This week, my company sent me to two days of Revit training. Revit, for those not in the building trades, is a computer program for designing buildings. See the end of this post for info about Revit. I was going to write just a bit about it, but its a complicated program and I have mixed feelings about it.
The class was held up in Peoria, a bit of a drive from work, but at least coming and going, we're in the opposite direction of rush hour traffic, which was gridlock. West Metro Phoenix is definitely the less charming half of the city. For the most part, its either low rent or low quality knockoffs of Scottsdale suburbia, which is pretty revolting in its own right. If west Phoenix were a SimCity game, it would be endless blocks of beige "mission style" subdivisions interspersed with a "center" block consisting of a 1) Starbucks, 2) Home Depot, 3) Blockbuster Video, 4) Target/Bed, Bath, and Beyond, and 5) Papa Johns Pizza. I say for the most part, because I still haven't seen all of it. Old town Glendale is nice. I actually like it better than Mill Ave in Tempe.
Anyway, class was all day, but it went pretty fast since its active learning with the software, and at the end of the two days, I got a Certificate for Having Completed the Class. Feels like I should keep it in my bag of holding. The instructor was very good through, and stayed after the class to answer our individual specific problems.

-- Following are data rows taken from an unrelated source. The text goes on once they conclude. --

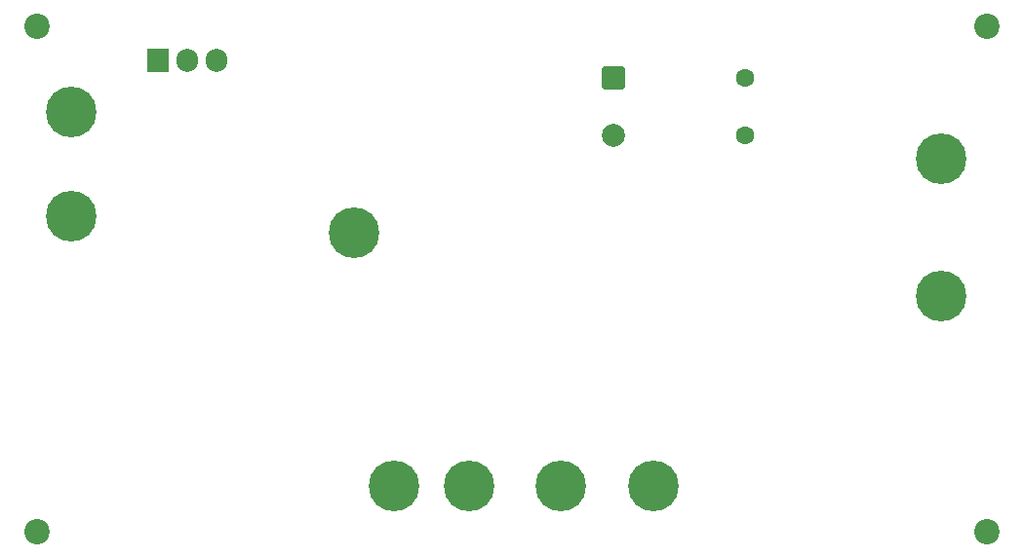
<source format=gbs>
%TF.GenerationSoftware,KiCad,Pcbnew,9.0.2*%
%TF.CreationDate,2025-06-21T01:00:02+02:00*%
%TF.ProjectId,schaltung,73636861-6c74-4756-9e67-2e6b69636164,B*%
%TF.SameCoordinates,Original*%
%TF.FileFunction,Soldermask,Bot*%
%TF.FilePolarity,Negative*%
%FSLAX46Y46*%
G04 Gerber Fmt 4.6, Leading zero omitted, Abs format (unit mm)*
G04 Created by KiCad (PCBNEW 9.0.2) date 2025-06-21 01:00:02*
%MOMM*%
%LPD*%
G01*
G04 APERTURE LIST*
G04 Aperture macros list*
%AMRoundRect*
0 Rectangle with rounded corners*
0 $1 Rounding radius*
0 $2 $3 $4 $5 $6 $7 $8 $9 X,Y pos of 4 corners*
0 Add a 4 corners polygon primitive as box body*
4,1,4,$2,$3,$4,$5,$6,$7,$8,$9,$2,$3,0*
0 Add four circle primitives for the rounded corners*
1,1,$1+$1,$2,$3*
1,1,$1+$1,$4,$5*
1,1,$1+$1,$6,$7*
1,1,$1+$1,$8,$9*
0 Add four rect primitives between the rounded corners*
20,1,$1+$1,$2,$3,$4,$5,0*
20,1,$1+$1,$4,$5,$6,$7,0*
20,1,$1+$1,$6,$7,$8,$9,0*
20,1,$1+$1,$8,$9,$2,$3,0*%
G04 Aperture macros list end*
%ADD10C,4.400000*%
%ADD11C,2.200000*%
%ADD12C,1.600000*%
%ADD13R,1.905000X2.000000*%
%ADD14O,1.905000X2.000000*%
%ADD15RoundRect,0.250000X-0.750000X0.750000X-0.750000X-0.750000X0.750000X-0.750000X0.750000X0.750000X0*%
%ADD16C,2.000000*%
G04 APERTURE END LIST*
D10*
%TO.C,J2*%
X80000000Y-68500000D03*
%TD*%
%TO.C,J1*%
X80000000Y-59500000D03*
%TD*%
%TO.C,J3*%
X155500000Y-63500000D03*
%TD*%
%TO.C,J5*%
X108000000Y-92000000D03*
%TD*%
%TO.C,J6*%
X114500000Y-92000000D03*
%TD*%
%TO.C,J7*%
X122500000Y-92000000D03*
%TD*%
D11*
%TO.C,REF1*%
X159500000Y-52000000D03*
%TD*%
D10*
%TO.C,J10*%
X104500000Y-70000000D03*
%TD*%
D11*
%TO.C,REF\u002A\u002A*%
X77000000Y-52000000D03*
%TD*%
D12*
%TO.C,C2*%
X138430000Y-56500000D03*
X138430000Y-61500000D03*
%TD*%
D13*
%TO.C,Q1*%
X87460000Y-54950000D03*
D14*
X90000000Y-54950000D03*
X92540000Y-54950000D03*
%TD*%
D11*
%TO.C,REF\u002A\u002A*%
X77000000Y-96000000D03*
%TD*%
D10*
%TO.C,J8*%
X130500000Y-92000000D03*
%TD*%
%TO.C,J4*%
X155500000Y-75500000D03*
%TD*%
D15*
%TO.C,C1*%
X127000000Y-56500000D03*
D16*
X127000000Y-61500000D03*
%TD*%
D11*
%TO.C,*%
X159500000Y-96000000D03*
%TD*%
M02*

</source>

It's been a fairly busy weekend, Saori's been working overtime both today and yesterday on her company's entry to a Valley-wide design competition to "Flip-a-Strip." The competition, hosted by the SMoCA, is to have local architects take an existing (retched) strip mall, and turn it into something better and more "engaging." Conceptually, I like strip malls, especially when you compare them with the megacenters. Small businesses, variety, and you can drive and park right in front of the store, instead of in the center of a burning lake of asphalt. However, they can also really suck. The one Saori's working on is six small rectangular boxes in the middle of a lake of asphalt. Not a blade of grass or even sidewalks. The competition entries are due Monday, so Saori is still at work, slaving away with her colleagues.

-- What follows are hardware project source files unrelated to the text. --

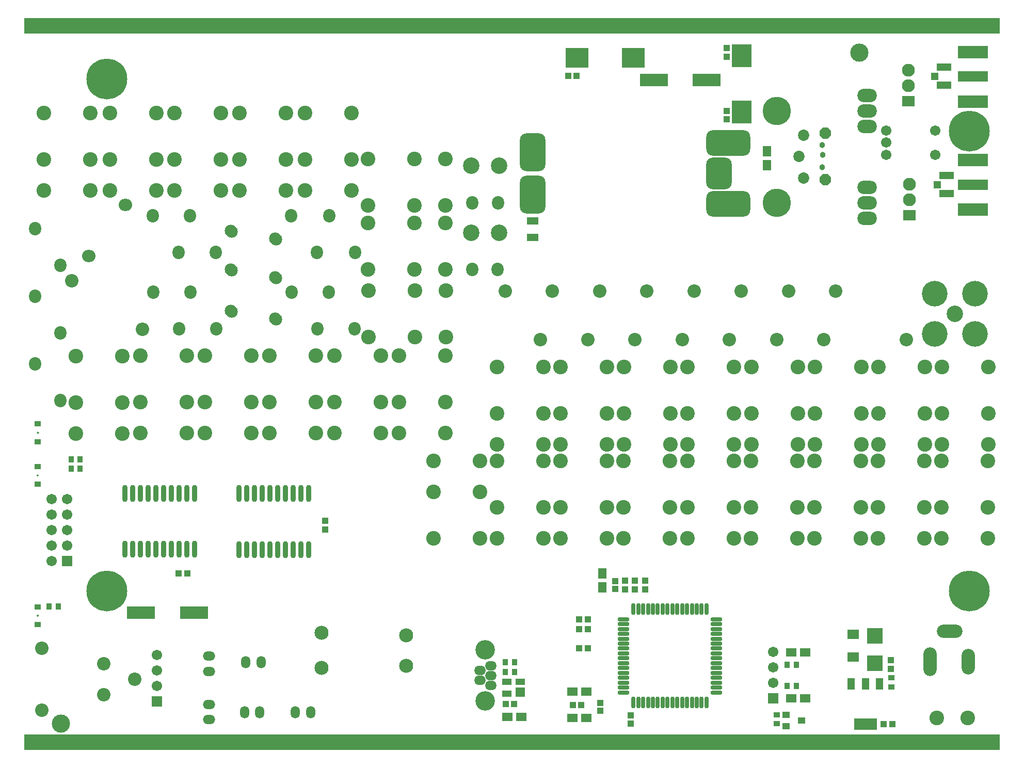
<source format=gts>
G04 Layer_Color=8388736*
%FSLAX25Y25*%
%MOIN*%
G70*
G01*
G75*
%ADD44C,0.01000*%
%ADD120R,6.29921X0.09843*%
%ADD121C,0.11811*%
%ADD122O,0.02965X0.07690*%
%ADD123O,0.07690X0.02965*%
%ADD124R,0.07200X0.06200*%
%ADD125R,0.04934X0.04737*%
%ADD126R,0.09461X0.04934*%
%ADD127R,0.14579X0.07690*%
%ADD128R,0.05131X0.07690*%
%ADD129R,0.05131X0.07690*%
%ADD130R,0.13005X0.14579*%
%ADD131O,0.03556X0.11036*%
%ADD132R,0.03556X0.04343*%
%ADD133R,0.04540X0.04343*%
%ADD134R,0.04540X0.04343*%
%ADD135R,0.04343X0.04343*%
G04:AMPARAMS|DCode=136|XSize=244.22mil|YSize=165.48mil|CornerRadius=43.37mil|HoleSize=0mil|Usage=FLASHONLY|Rotation=90.000|XOffset=0mil|YOffset=0mil|HoleType=Round|Shape=RoundedRectangle|*
%AMROUNDEDRECTD136*
21,1,0.24422,0.07874,0,0,90.0*
21,1,0.15748,0.16548,0,0,90.0*
1,1,0.08674,0.03937,0.07874*
1,1,0.08674,0.03937,-0.07874*
1,1,0.08674,-0.03937,-0.07874*
1,1,0.08674,-0.03937,0.07874*
%
%ADD136ROUNDEDRECTD136*%
G04:AMPARAMS|DCode=137|XSize=283.59mil|YSize=165.48mil|CornerRadius=43.37mil|HoleSize=0mil|Usage=FLASHONLY|Rotation=180.000|XOffset=0mil|YOffset=0mil|HoleType=Round|Shape=RoundedRectangle|*
%AMROUNDEDRECTD137*
21,1,0.28359,0.07874,0,0,180.0*
21,1,0.19685,0.16548,0,0,180.0*
1,1,0.08674,-0.09843,0.03937*
1,1,0.08674,0.09843,0.03937*
1,1,0.08674,0.09843,-0.03937*
1,1,0.08674,-0.09843,-0.03937*
%
%ADD137ROUNDEDRECTD137*%
G04:AMPARAMS|DCode=138|XSize=204.85mil|YSize=165.48mil|CornerRadius=43.37mil|HoleSize=0mil|Usage=FLASHONLY|Rotation=270.000|XOffset=0mil|YOffset=0mil|HoleType=Round|Shape=RoundedRectangle|*
%AMROUNDEDRECTD138*
21,1,0.20485,0.07874,0,0,270.0*
21,1,0.11811,0.16548,0,0,270.0*
1,1,0.08674,-0.03937,-0.05906*
1,1,0.08674,-0.03937,0.05906*
1,1,0.08674,0.03937,0.05906*
1,1,0.08674,0.03937,-0.05906*
%
%ADD138ROUNDEDRECTD138*%
%ADD139R,0.19698X0.08300*%
%ADD140R,0.19698X0.06800*%
%ADD141R,0.09855X0.09855*%
%ADD142R,0.06115X0.04343*%
%ADD143R,0.06115X0.06115*%
%ADD144R,0.03950X0.03556*%
%ADD145R,0.05800X0.06800*%
%ADD146R,0.18123X0.08280*%
%ADD147R,0.04343X0.03950*%
%ADD148R,0.07493X0.05131*%
%ADD149R,0.06800X0.05800*%
%ADD150R,0.03950X0.04343*%
%ADD151R,0.04343X0.03556*%
%ADD152R,0.14579X0.13005*%
%ADD153R,0.06706X0.06706*%
%ADD154C,0.06706*%
%ADD155C,0.08674*%
%ADD156O,0.08674X0.18517*%
%ADD157O,0.08674X0.16548*%
%ADD158O,0.16548X0.08674*%
%ADD159C,0.07300*%
%ADD160P,0.07902X8X112.5*%
%ADD161C,0.09461*%
%ADD162C,0.08300*%
%ADD163R,0.08300X0.06800*%
%ADD164O,0.12611X0.08674*%
%ADD165C,0.18300*%
%ADD166C,0.09068*%
%ADD167O,0.08674X0.07887*%
%ADD168C,0.12611*%
%ADD169O,0.07493X0.06115*%
%ADD170C,0.10642*%
%ADD171C,0.16548*%
%ADD172O,0.07887X0.08674*%
%ADD173O,0.05918X0.07887*%
%ADD174O,0.07887X0.05918*%
%ADD175C,0.26391*%
G04:AMPARAMS|DCode=176|XSize=86.74mil|YSize=78.87mil|CornerRadius=0mil|HoleSize=0mil|Usage=FLASHONLY|Rotation=135.000|XOffset=0mil|YOffset=0mil|HoleType=Round|Shape=Round|*
%AMOVALD176*
21,1,0.00787,0.07887,0.00000,0.00000,135.0*
1,1,0.07887,0.00278,-0.00278*
1,1,0.07887,-0.00278,0.00278*
%
%ADD176OVALD176*%

%ADD177C,0.03800*%
D44*
X8940Y177165D02*
G03*
X8940Y177165I-278J0D01*
G01*
Y86614D02*
G03*
X8940Y86614I-278J0D01*
G01*
X8940Y204724D02*
G03*
X8940Y204724I-278J0D01*
G01*
D120*
X314961Y467520D02*
D03*
Y4921D02*
D03*
D121*
X539173Y450098D02*
D03*
X23524Y16929D02*
D03*
D122*
X393307Y90748D02*
D03*
X396457D02*
D03*
X399606D02*
D03*
X402756D02*
D03*
X405906D02*
D03*
X409055D02*
D03*
X412205D02*
D03*
X415354D02*
D03*
X418504D02*
D03*
X421654D02*
D03*
X424803D02*
D03*
X427953D02*
D03*
X431102D02*
D03*
X434252D02*
D03*
X437402D02*
D03*
X440551D02*
D03*
Y30512D02*
D03*
X437402D02*
D03*
X434252D02*
D03*
X431102D02*
D03*
X427953D02*
D03*
X424803D02*
D03*
X421654D02*
D03*
X418504D02*
D03*
X415354D02*
D03*
X412205D02*
D03*
X409055D02*
D03*
X405906D02*
D03*
X402756D02*
D03*
X399606D02*
D03*
X396457D02*
D03*
X393307D02*
D03*
D123*
X447047Y84252D02*
D03*
Y81102D02*
D03*
Y77953D02*
D03*
Y74803D02*
D03*
Y71654D02*
D03*
Y68504D02*
D03*
Y65354D02*
D03*
Y62205D02*
D03*
Y59055D02*
D03*
Y55906D02*
D03*
Y52756D02*
D03*
Y49606D02*
D03*
Y46457D02*
D03*
Y43307D02*
D03*
Y40157D02*
D03*
Y37008D02*
D03*
X386811D02*
D03*
Y40157D02*
D03*
Y43307D02*
D03*
Y46457D02*
D03*
Y49606D02*
D03*
Y52756D02*
D03*
Y55906D02*
D03*
Y59055D02*
D03*
Y62205D02*
D03*
Y65354D02*
D03*
Y68504D02*
D03*
Y77953D02*
D03*
Y81102D02*
D03*
Y84252D02*
D03*
Y74803D02*
D03*
Y71654D02*
D03*
D124*
X535274Y59920D02*
D03*
Y74520D02*
D03*
D125*
X587796Y434900D02*
D03*
X589596Y365000D02*
D03*
D126*
X593800Y429093D02*
D03*
Y440707D02*
D03*
X595600Y359193D02*
D03*
Y370807D02*
D03*
D127*
X543110Y16437D02*
D03*
D128*
X534055Y42421D02*
D03*
X543110D02*
D03*
D129*
X552165D02*
D03*
D130*
X463386Y448228D02*
D03*
Y411713D02*
D03*
D131*
X183622Y165453D02*
D03*
X178622D02*
D03*
X173622D02*
D03*
X168622D02*
D03*
X163622D02*
D03*
X158622D02*
D03*
X153622D02*
D03*
X148622D02*
D03*
X143622D02*
D03*
X138622D02*
D03*
X183622Y129232D02*
D03*
X178622D02*
D03*
X173622D02*
D03*
X168622D02*
D03*
X163622D02*
D03*
X158622D02*
D03*
X153622D02*
D03*
X148622D02*
D03*
X143622D02*
D03*
X138622D02*
D03*
X64803Y129429D02*
D03*
X69803D02*
D03*
X74803D02*
D03*
X79803D02*
D03*
X84803D02*
D03*
X89803D02*
D03*
X94803D02*
D03*
X99803D02*
D03*
X104803D02*
D03*
X109803D02*
D03*
X64803Y165650D02*
D03*
X69803D02*
D03*
X74803D02*
D03*
X79803D02*
D03*
X84803D02*
D03*
X89803D02*
D03*
X94803D02*
D03*
X99803D02*
D03*
X104803D02*
D03*
X109803D02*
D03*
D132*
X498622Y41339D02*
D03*
X492717D02*
D03*
X21850Y92520D02*
D03*
X15945D02*
D03*
X316529Y50295D02*
D03*
X310624D02*
D03*
X316529Y56595D02*
D03*
X310624D02*
D03*
X498622Y54724D02*
D03*
X492717D02*
D03*
X36024Y181496D02*
D03*
X30118D02*
D03*
X36024Y187402D02*
D03*
X30118D02*
D03*
D133*
X501772Y18898D02*
D03*
X491929Y22638D02*
D03*
D134*
Y15157D02*
D03*
D135*
X381496Y103740D02*
D03*
Y108858D02*
D03*
X372051Y30327D02*
D03*
Y25209D02*
D03*
D136*
X328209Y385937D02*
D03*
Y358378D02*
D03*
D137*
X454587Y391843D02*
D03*
Y352472D02*
D03*
D138*
X448681Y372157D02*
D03*
D139*
X612421Y418666D02*
D03*
Y450666D02*
D03*
Y348752D02*
D03*
Y380752D02*
D03*
D140*
Y434916D02*
D03*
Y365002D02*
D03*
D141*
X549311Y73524D02*
D03*
Y55807D02*
D03*
D142*
X320374Y43799D02*
D03*
X311713D02*
D03*
Y36319D02*
D03*
D143*
X320374Y37106D02*
D03*
D144*
X8661Y182874D02*
D03*
Y171457D02*
D03*
Y92323D02*
D03*
Y80905D02*
D03*
X8661Y199016D02*
D03*
Y210433D02*
D03*
D145*
X373228Y104779D02*
D03*
Y113779D02*
D03*
X479429Y386658D02*
D03*
Y377658D02*
D03*
D146*
X406496Y432677D02*
D03*
X440748D02*
D03*
X75197Y88386D02*
D03*
X109449D02*
D03*
D147*
X453445Y447539D02*
D03*
Y453051D02*
D03*
X387795Y109055D02*
D03*
Y103543D02*
D03*
X400787D02*
D03*
Y109055D02*
D03*
X394095Y103543D02*
D03*
Y109055D02*
D03*
X391500Y16744D02*
D03*
Y22256D02*
D03*
X194398Y147835D02*
D03*
Y142323D02*
D03*
X453445Y412598D02*
D03*
Y407087D02*
D03*
X559744Y57776D02*
D03*
Y52264D02*
D03*
D148*
X328150Y341535D02*
D03*
Y330906D02*
D03*
D149*
X504331Y33071D02*
D03*
X495331D02*
D03*
X363051Y20668D02*
D03*
X354051D02*
D03*
X363051Y37468D02*
D03*
X354051D02*
D03*
X311866Y21161D02*
D03*
X320866D02*
D03*
X504331Y62992D02*
D03*
X495331D02*
D03*
D150*
X354095Y28968D02*
D03*
X359607D02*
D03*
X316332Y29429D02*
D03*
X310820D02*
D03*
X363780Y65354D02*
D03*
X358268D02*
D03*
X99606Y113977D02*
D03*
X105118D02*
D03*
X560433Y16437D02*
D03*
X554921D02*
D03*
X356693Y435039D02*
D03*
X351181D02*
D03*
X358268Y77953D02*
D03*
X363780D02*
D03*
Y84252D02*
D03*
X358268D02*
D03*
D151*
X485827Y22638D02*
D03*
Y16732D02*
D03*
X560039Y46457D02*
D03*
Y40551D02*
D03*
D152*
X393405Y446850D02*
D03*
X356890D02*
D03*
D153*
X27700Y121757D02*
D03*
X483465Y33071D02*
D03*
X85630Y31201D02*
D03*
D154*
X17700Y121757D02*
D03*
X27700Y131757D02*
D03*
X17700D02*
D03*
X27700Y141758D02*
D03*
X17700D02*
D03*
X27700Y151758D02*
D03*
X17700D02*
D03*
X27700Y161758D02*
D03*
X17700D02*
D03*
X556693Y400000D02*
D03*
Y392126D02*
D03*
Y384252D02*
D03*
X588189D02*
D03*
Y400000D02*
D03*
X483465Y63071D02*
D03*
Y53071D02*
D03*
Y43071D02*
D03*
X85630Y41201D02*
D03*
Y51201D02*
D03*
Y61201D02*
D03*
D155*
X11161Y65571D02*
D03*
Y25571D02*
D03*
X51161Y55571D02*
D03*
Y35571D02*
D03*
X71161Y45571D02*
D03*
X569687Y264713D02*
D03*
X524017Y296209D02*
D03*
X310521D02*
D03*
X333356Y264713D02*
D03*
X394355D02*
D03*
X371520Y296209D02*
D03*
X463018D02*
D03*
X485853Y264713D02*
D03*
X432519Y296209D02*
D03*
X455354Y264713D02*
D03*
X402020Y296209D02*
D03*
X424854Y264713D02*
D03*
X341021Y296209D02*
D03*
X363855Y264713D02*
D03*
X76268Y271472D02*
D03*
X30598Y302968D02*
D03*
X493518Y296209D02*
D03*
X516353Y264713D02*
D03*
D156*
X585039Y56693D02*
D03*
D157*
X609449D02*
D03*
D158*
X597638Y76378D02*
D03*
D159*
X503346Y396850D02*
D03*
X500394Y383071D02*
D03*
X503346Y369291D02*
D03*
D160*
X517126Y398071D02*
D03*
Y368071D02*
D03*
D161*
X335200Y197309D02*
D03*
Y247309D02*
D03*
X305200Y197309D02*
D03*
Y217309D02*
D03*
Y247309D02*
D03*
X335200Y217309D02*
D03*
X589213Y20472D02*
D03*
X609213D02*
D03*
X376170Y197309D02*
D03*
Y247309D02*
D03*
X346170Y197309D02*
D03*
Y217309D02*
D03*
Y247309D02*
D03*
X376170Y217309D02*
D03*
X272106Y296639D02*
D03*
X222106D02*
D03*
X272106Y266639D02*
D03*
X252106D02*
D03*
X222106D02*
D03*
X252106Y296639D02*
D03*
X271985Y204466D02*
D03*
Y254466D02*
D03*
X241985Y204466D02*
D03*
Y224465D02*
D03*
Y254466D02*
D03*
X271985Y224465D02*
D03*
X188389Y204466D02*
D03*
Y254466D02*
D03*
X158389Y204466D02*
D03*
Y224465D02*
D03*
Y254466D02*
D03*
X188389Y224465D02*
D03*
X230187Y204466D02*
D03*
Y254466D02*
D03*
X200187Y204466D02*
D03*
Y224465D02*
D03*
Y254466D02*
D03*
X230187Y224465D02*
D03*
X104793Y204466D02*
D03*
Y254466D02*
D03*
X74793Y204466D02*
D03*
Y224465D02*
D03*
Y254466D02*
D03*
X104793Y224465D02*
D03*
X146591Y204466D02*
D03*
Y254466D02*
D03*
X116591Y204466D02*
D03*
Y224465D02*
D03*
Y254466D02*
D03*
X146591Y224465D02*
D03*
X127016Y361039D02*
D03*
Y411039D02*
D03*
X97016Y361039D02*
D03*
Y381039D02*
D03*
Y411039D02*
D03*
X127016Y381039D02*
D03*
X168906Y361039D02*
D03*
Y411039D02*
D03*
X138906Y361039D02*
D03*
Y381039D02*
D03*
Y411039D02*
D03*
X168906Y381039D02*
D03*
X211189Y361039D02*
D03*
Y411039D02*
D03*
X181189Y361039D02*
D03*
Y381039D02*
D03*
Y411039D02*
D03*
X211189Y381039D02*
D03*
X272031Y381425D02*
D03*
X222031D02*
D03*
X272031Y351425D02*
D03*
X252031D02*
D03*
X222031D02*
D03*
X252031Y381425D02*
D03*
X63271Y204288D02*
D03*
Y254288D02*
D03*
X33271Y204288D02*
D03*
Y224288D02*
D03*
Y254288D02*
D03*
X63271Y224288D02*
D03*
X42573Y361088D02*
D03*
Y411088D02*
D03*
X12573Y361088D02*
D03*
Y381088D02*
D03*
Y411088D02*
D03*
X42573Y381088D02*
D03*
X376130Y136565D02*
D03*
Y186565D02*
D03*
X346130Y136565D02*
D03*
Y156565D02*
D03*
Y186565D02*
D03*
X376130Y156565D02*
D03*
X458413Y136565D02*
D03*
Y186565D02*
D03*
X428413Y136565D02*
D03*
Y156565D02*
D03*
Y186565D02*
D03*
X458413Y156565D02*
D03*
X499358Y136565D02*
D03*
Y186565D02*
D03*
X469358Y136565D02*
D03*
Y156565D02*
D03*
Y186565D02*
D03*
X499358Y156565D02*
D03*
X540303Y136565D02*
D03*
Y186565D02*
D03*
X510303Y136565D02*
D03*
Y156565D02*
D03*
Y186565D02*
D03*
X540303Y156565D02*
D03*
X581248Y136565D02*
D03*
Y186565D02*
D03*
X551248Y136565D02*
D03*
Y156565D02*
D03*
Y186565D02*
D03*
X581248Y156565D02*
D03*
X622193Y136565D02*
D03*
Y186565D02*
D03*
X592193Y136565D02*
D03*
Y156565D02*
D03*
Y186565D02*
D03*
X622193Y156565D02*
D03*
X622607Y197309D02*
D03*
Y247309D02*
D03*
X592607Y197309D02*
D03*
Y217309D02*
D03*
Y247309D02*
D03*
X622607Y217309D02*
D03*
X581552Y197309D02*
D03*
Y247309D02*
D03*
X551552Y197309D02*
D03*
Y217309D02*
D03*
Y247309D02*
D03*
X581552Y217309D02*
D03*
X540497Y197309D02*
D03*
Y247309D02*
D03*
X510497Y197309D02*
D03*
Y217309D02*
D03*
Y247309D02*
D03*
X540497Y217309D02*
D03*
X499442Y197309D02*
D03*
Y247309D02*
D03*
X469442Y197309D02*
D03*
Y217309D02*
D03*
Y247309D02*
D03*
X499442Y217309D02*
D03*
X458387Y197309D02*
D03*
Y247309D02*
D03*
X428387Y197309D02*
D03*
Y217309D02*
D03*
Y247309D02*
D03*
X458387Y217309D02*
D03*
X417075Y136565D02*
D03*
Y186565D02*
D03*
X387075Y136565D02*
D03*
Y156565D02*
D03*
Y186565D02*
D03*
X417075Y156565D02*
D03*
X417225Y197309D02*
D03*
Y247309D02*
D03*
X387225Y197309D02*
D03*
Y217309D02*
D03*
Y247309D02*
D03*
X417225Y217309D02*
D03*
X264215Y186609D02*
D03*
Y136609D02*
D03*
X294215Y186609D02*
D03*
Y166609D02*
D03*
Y136609D02*
D03*
X264215Y166609D02*
D03*
X335185Y136565D02*
D03*
Y186565D02*
D03*
X305185Y136565D02*
D03*
Y156565D02*
D03*
Y186565D02*
D03*
X335185Y156565D02*
D03*
X272032Y340100D02*
D03*
X222032D02*
D03*
X272032Y310100D02*
D03*
X252032D02*
D03*
X222032D02*
D03*
X252032Y340100D02*
D03*
X85126Y361039D02*
D03*
Y411039D02*
D03*
X55126Y361039D02*
D03*
Y381039D02*
D03*
Y411039D02*
D03*
X85126Y381039D02*
D03*
D162*
X570866Y438752D02*
D03*
Y428752D02*
D03*
X571654Y355118D02*
D03*
Y365118D02*
D03*
D163*
X570866Y418752D02*
D03*
X571654Y345118D02*
D03*
D164*
X544094Y402362D02*
D03*
Y412362D02*
D03*
Y422362D02*
D03*
Y363307D02*
D03*
Y353307D02*
D03*
Y343307D02*
D03*
D165*
X485761Y412362D02*
D03*
Y353307D02*
D03*
D166*
X191930Y75591D02*
D03*
Y52756D02*
D03*
X246555Y74016D02*
D03*
Y54331D02*
D03*
D167*
X41622Y318716D02*
D03*
X65244Y351787D02*
D03*
D168*
X297638Y64469D02*
D03*
Y31398D02*
D03*
D169*
X301181Y47933D02*
D03*
X301181Y54232D02*
D03*
X301181Y41634D02*
D03*
X294094Y51083D02*
D03*
Y44783D02*
D03*
D170*
X600800Y281672D02*
D03*
X306539Y377157D02*
D03*
X288539D02*
D03*
X288441Y333850D02*
D03*
X306441D02*
D03*
D171*
X587808Y268680D02*
D03*
X613792D02*
D03*
Y294665D02*
D03*
X587808D02*
D03*
D172*
X289272Y353346D02*
D03*
X305807D02*
D03*
X23327Y225492D02*
D03*
X6792Y249114D02*
D03*
X305709Y310039D02*
D03*
X289173D02*
D03*
X196934Y344798D02*
D03*
X213469Y321176D02*
D03*
X213276Y271866D02*
D03*
X196740Y295488D02*
D03*
X172331Y344798D02*
D03*
X188866Y321176D02*
D03*
X189260Y271866D02*
D03*
X172724Y295488D02*
D03*
X106976Y344798D02*
D03*
X123512Y321176D02*
D03*
X123905Y271866D02*
D03*
X107370Y295488D02*
D03*
X82960Y344798D02*
D03*
X99496Y321176D02*
D03*
X99890Y271866D02*
D03*
X83354Y295488D02*
D03*
X23327Y269193D02*
D03*
X6792Y292815D02*
D03*
Y336516D02*
D03*
X23327Y312894D02*
D03*
D173*
X175079Y24300D02*
D03*
X184921D02*
D03*
X142179D02*
D03*
X152021D02*
D03*
X142979Y56600D02*
D03*
X152821D02*
D03*
D174*
X119100Y19379D02*
D03*
Y29221D02*
D03*
Y60421D02*
D03*
Y50579D02*
D03*
D175*
X610236Y102362D02*
D03*
Y399606D02*
D03*
X53150Y433071D02*
D03*
Y102362D02*
D03*
D176*
X162119Y304794D02*
D03*
X133723Y309805D02*
D03*
Y335001D02*
D03*
X162119Y329991D02*
D03*
Y278022D02*
D03*
X133723Y283033D02*
D03*
D177*
X515256Y390354D02*
D03*
Y376181D02*
D03*
X515551Y384252D02*
D03*
M02*

</source>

Today, I drove up with her and drove over to my old elementary school, the Montessouri way up north of Dunlap and 14th St. I had not been back to the area since I left second grade. This was the Phoenix I fell in love with. This neighborhood, tucked up against the mountain, has a great organic network of streets which rise and fall with the land. No grading at all. The houses are all different and vary from a collection of shacks to cutting edge architect designed homes. Desert trees and flowers everywhere, and the desert mountain landscape a tangible presence. My old school should be a model of desert architecture. Cinder block or brick construction, low pitched roofs with 4' wide overhanging eaves, circulating water pools, overhead sun screening, and high clerestory windows. I would have hopped the fence to look around inside if it were not for the security cameras. (Strangers poking around elementary school campuses just don't look good.)
Also today, plenty of study for the GRE which I take next weekend.
I moved my discussion and opinions about Revit to the end of this blog since it tends to key to a more estoeric audience.
What makes Revit (short for "Revise It") different is that it is a category of BIM software, or Building Information Modeling.
Basically, everything you draw has information attached to it. Historically, if I drew a brick wall on paper or in a basic drafting program, then it would just be two lines with the space between them filled in. I would have to indicate elsewhere in notes that it was a two wythe thick common brick wall with a running bond. With a BIM program, if I want to draw a brick wall, I click a "wall" button, select the type of wall I want, and draw a line and the computer generates a 3D wall along the line I drew. The advantage of this is that now, all the pieces of the wall are there to the finest details. I can see it very generally in a floor plan, or I can zoom in and see the individual bricks in the wall. Because its in 3d, I can cut sections through it at will and the program generates all the drawings I will need to build this wall.
If you want to look at it this way, before BIM modeling, the building as a whole existed in the collective minds of the designers which various 2d drawings supported, in varying accuracy. With BIM modeling, the architect builds a 3D model of the entire building and the program generates the 2D drawings. All the information is stored parametrically and in databases which can be sliced and diced and any shiny new thing you can do to data.
It's exciting to me because it automates a lot of the tedious things you typically have interns or low-level drafters (like yours truly) do. Theoretically, its supposed to drastically reduce the amount of work you have to do because any change to the model gets instantly reflected in all the sheet drawings. I say "theoretically" because it depends on how much you play by Revit's rules.
For me, Revit feels like it was designed by an advanced race of robots. When you play exactly by its rules, its incredibly easy and the work flies. When you want to do it your way, when you have a particular way you like your stairs to work, or a certain way a wall connects to a floor, then you have to wrestle that bull to the ground and beat it into shape where it still growls at you. Yes, its wonderful it calculates and generates stairs and railings for you, but what if you don't want one of the three types of stairs that it comes with (or ten for that matter?). There's a laborious process if you want to alter a standard piece, and you have to have a lot of experience with Revit to do it with any competency at all.